→ TASK INSTRUCTIONS:
Transcribe the records verbatim, starting at the line containing "At how many" and continuing down to the end of the records, both ends included. Leave the pictures out.

→ STUDY MATERIAL:

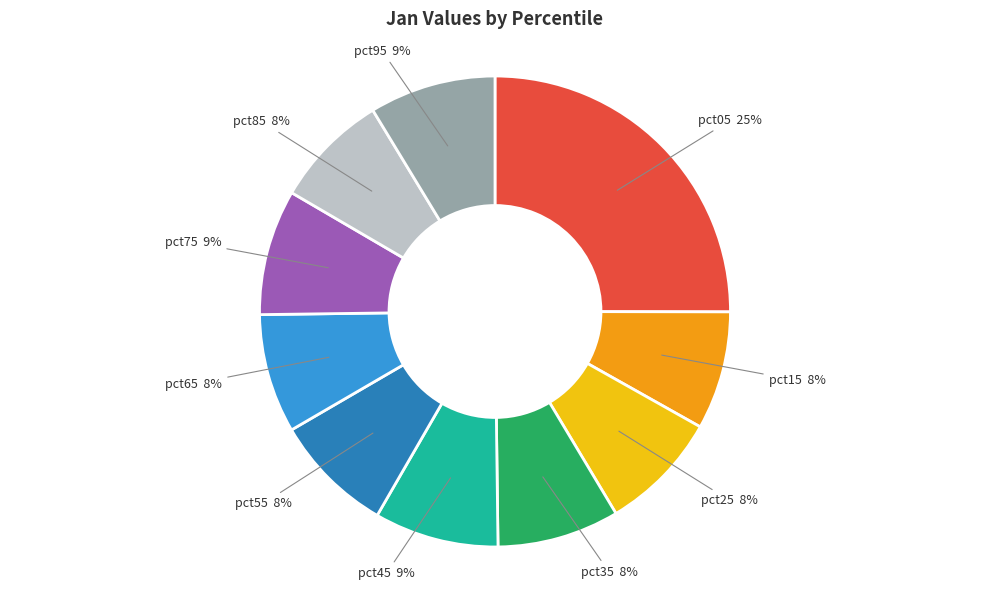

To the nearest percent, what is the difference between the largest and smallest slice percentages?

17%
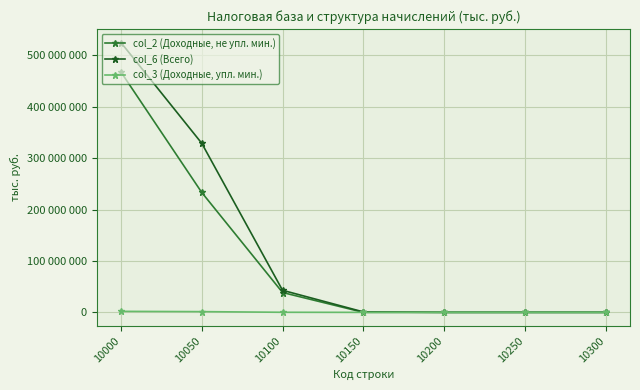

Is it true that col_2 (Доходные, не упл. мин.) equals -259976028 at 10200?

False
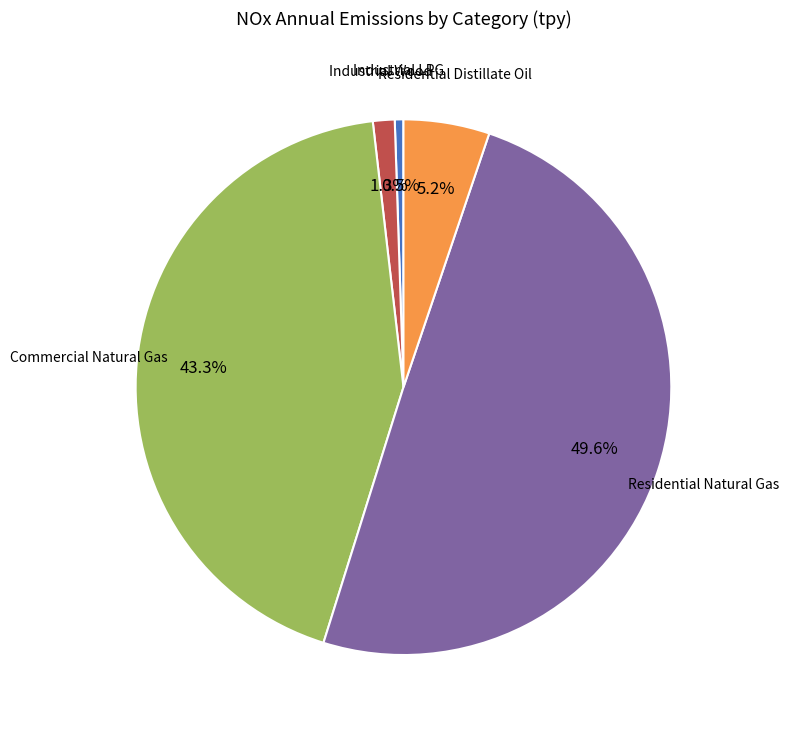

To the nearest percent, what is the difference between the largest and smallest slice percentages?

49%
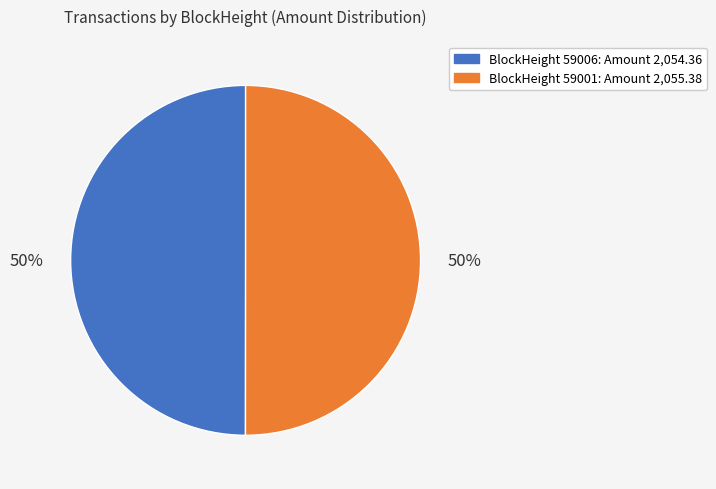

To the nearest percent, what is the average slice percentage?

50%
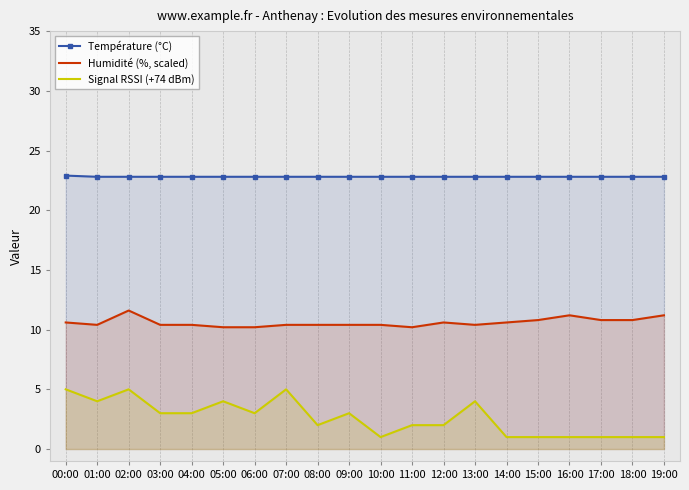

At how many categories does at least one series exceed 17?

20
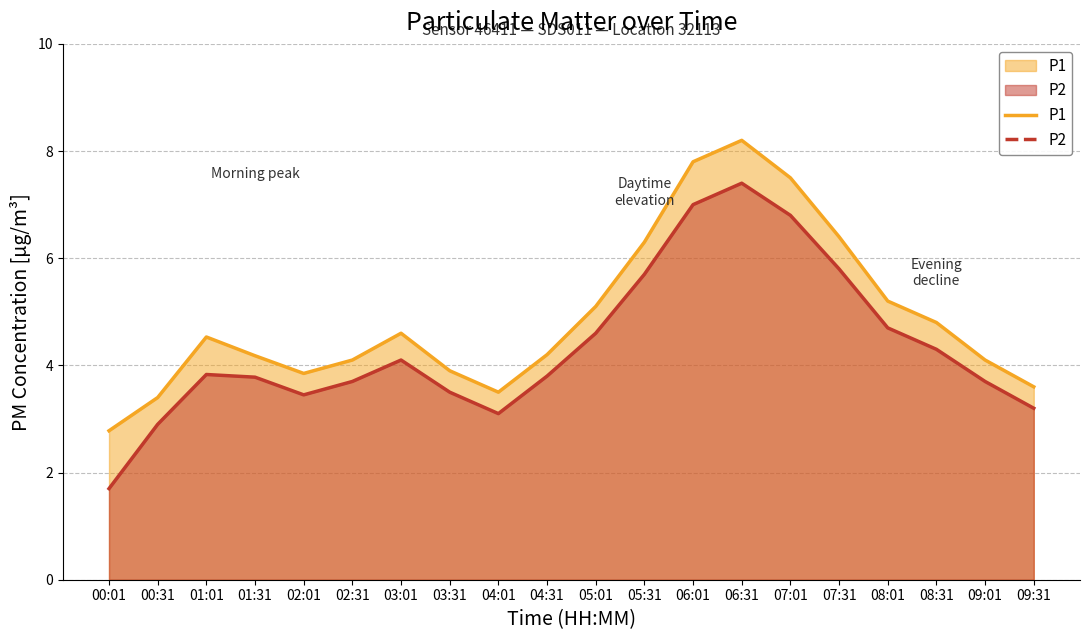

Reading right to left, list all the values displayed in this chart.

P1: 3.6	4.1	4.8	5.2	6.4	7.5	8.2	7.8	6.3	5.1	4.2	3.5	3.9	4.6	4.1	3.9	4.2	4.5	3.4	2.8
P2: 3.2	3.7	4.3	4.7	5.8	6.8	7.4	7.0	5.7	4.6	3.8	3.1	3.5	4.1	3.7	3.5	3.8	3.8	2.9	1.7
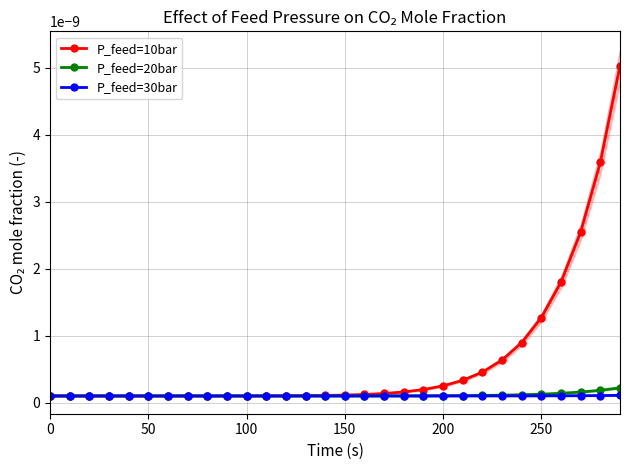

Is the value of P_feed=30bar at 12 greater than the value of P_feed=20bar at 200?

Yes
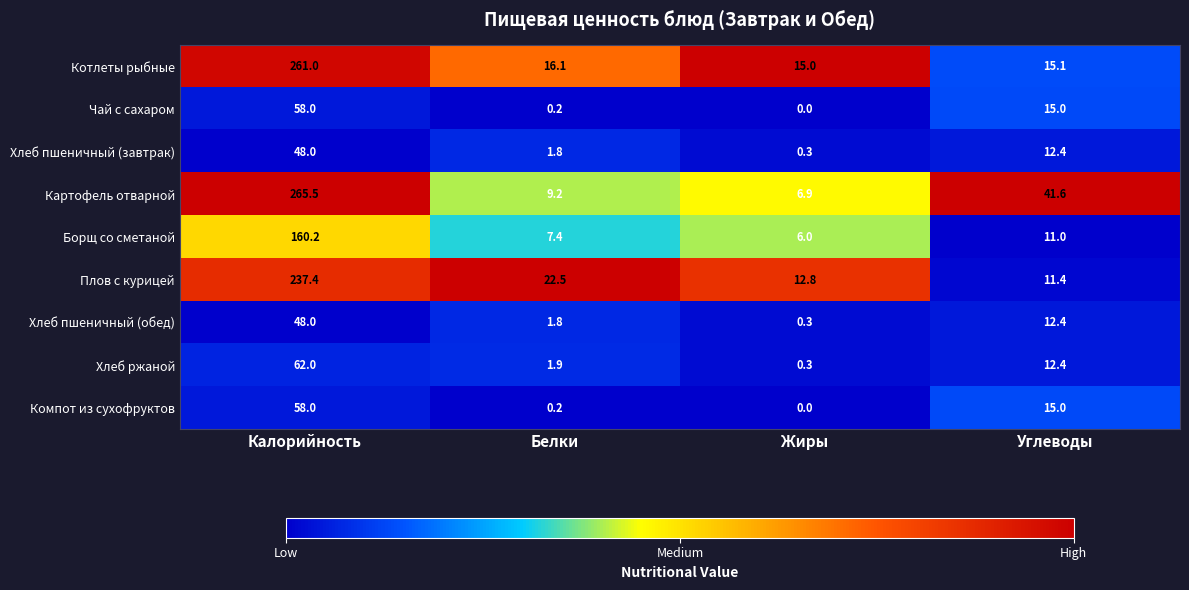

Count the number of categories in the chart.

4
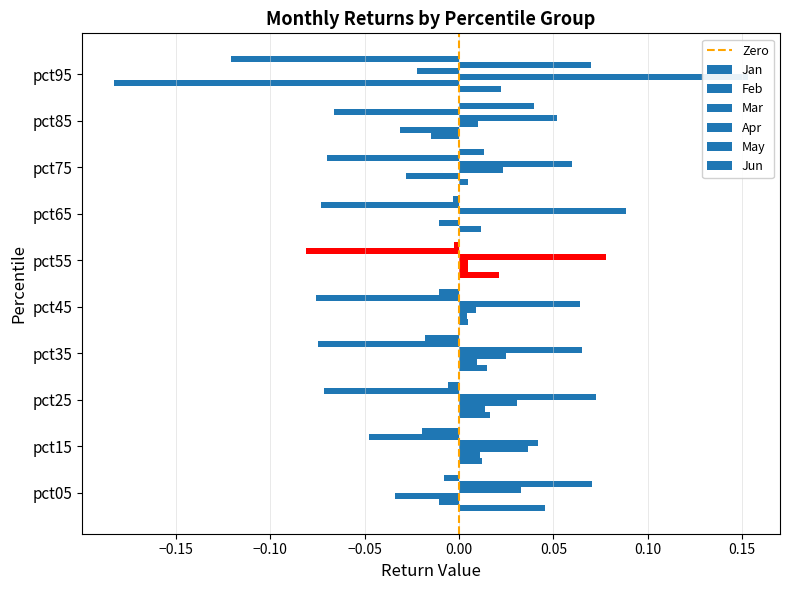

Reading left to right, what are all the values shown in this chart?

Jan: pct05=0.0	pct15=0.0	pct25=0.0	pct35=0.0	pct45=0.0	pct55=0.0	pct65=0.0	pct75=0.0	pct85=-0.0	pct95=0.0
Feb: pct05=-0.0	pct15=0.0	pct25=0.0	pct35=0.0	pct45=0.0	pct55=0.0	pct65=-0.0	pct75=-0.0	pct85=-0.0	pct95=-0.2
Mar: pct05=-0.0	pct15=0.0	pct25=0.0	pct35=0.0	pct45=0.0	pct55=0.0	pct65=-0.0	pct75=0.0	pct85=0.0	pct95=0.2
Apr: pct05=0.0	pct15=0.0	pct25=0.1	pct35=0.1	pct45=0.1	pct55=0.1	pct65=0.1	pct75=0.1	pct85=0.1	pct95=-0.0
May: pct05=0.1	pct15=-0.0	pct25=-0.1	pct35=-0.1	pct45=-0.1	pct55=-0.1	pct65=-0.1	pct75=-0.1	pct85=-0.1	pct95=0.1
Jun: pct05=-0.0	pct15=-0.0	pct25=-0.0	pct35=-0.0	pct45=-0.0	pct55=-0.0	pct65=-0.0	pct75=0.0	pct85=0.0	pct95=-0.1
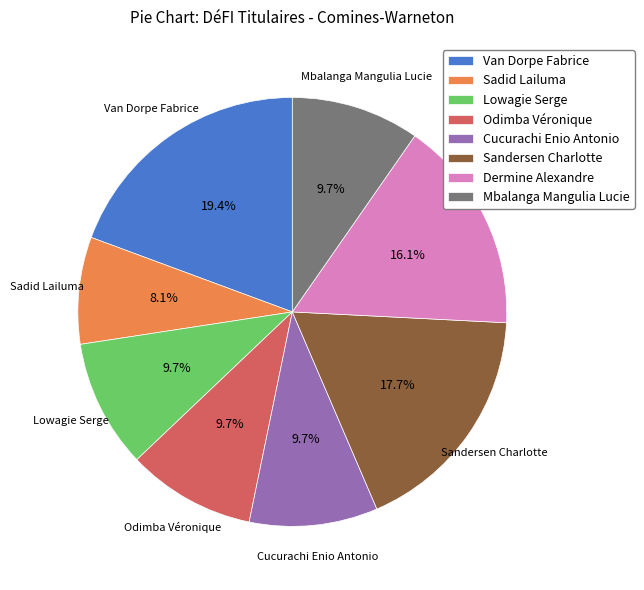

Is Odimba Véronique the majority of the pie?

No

→ WRITTEN RESPONSE:
At how many categories does at least one series exceed 17?

20

Reading right to left, list all the values displayed in this chart.

P1: 3.6	4.1	4.8	5.2	6.4	7.5	8.2	7.8	6.3	5.1	4.2	3.5	3.9	4.6	4.1	3.9	4.2	4.5	3.4	2.8
P2: 3.2	3.7	4.3	4.7	5.8	6.8	7.4	7.0	5.7	4.6	3.8	3.1	3.5	4.1	3.7	3.5	3.8	3.8	2.9	1.7

Is the value of P_feed=30bar at 12 greater than the value of P_feed=20bar at 200?

Yes

Count the number of categories in the chart.

4

Reading left to right, what are all the values shown in this chart?

Jan: pct05=0.0	pct15=0.0	pct25=0.0	pct35=0.0	pct45=0.0	pct55=0.0	pct65=0.0	pct75=0.0	pct85=-0.0	pct95=0.0
Feb: pct05=-0.0	pct15=0.0	pct25=0.0	pct35=0.0	pct45=0.0	pct55=0.0	pct65=-0.0	pct75=-0.0	pct85=-0.0	pct95=-0.2
Mar: pct05=-0.0	pct15=0.0	pct25=0.0	pct35=0.0	pct45=0.0	pct55=0.0	pct65=-0.0	pct75=0.0	pct85=0.0	pct95=0.2
Apr: pct05=0.0	pct15=0.0	pct25=0.1	pct35=0.1	pct45=0.1	pct55=0.1	pct65=0.1	pct75=0.1	pct85=0.1	pct95=-0.0
May: pct05=0.1	pct15=-0.0	pct25=-0.1	pct35=-0.1	pct45=-0.1	pct55=-0.1	pct65=-0.1	pct75=-0.1	pct85=-0.1	pct95=0.1
Jun: pct05=-0.0	pct15=-0.0	pct25=-0.0	pct35=-0.0	pct45=-0.0	pct55=-0.0	pct65=-0.0	pct75=0.0	pct85=0.0	pct95=-0.1

Is Odimba Véronique the majority of the pie?

No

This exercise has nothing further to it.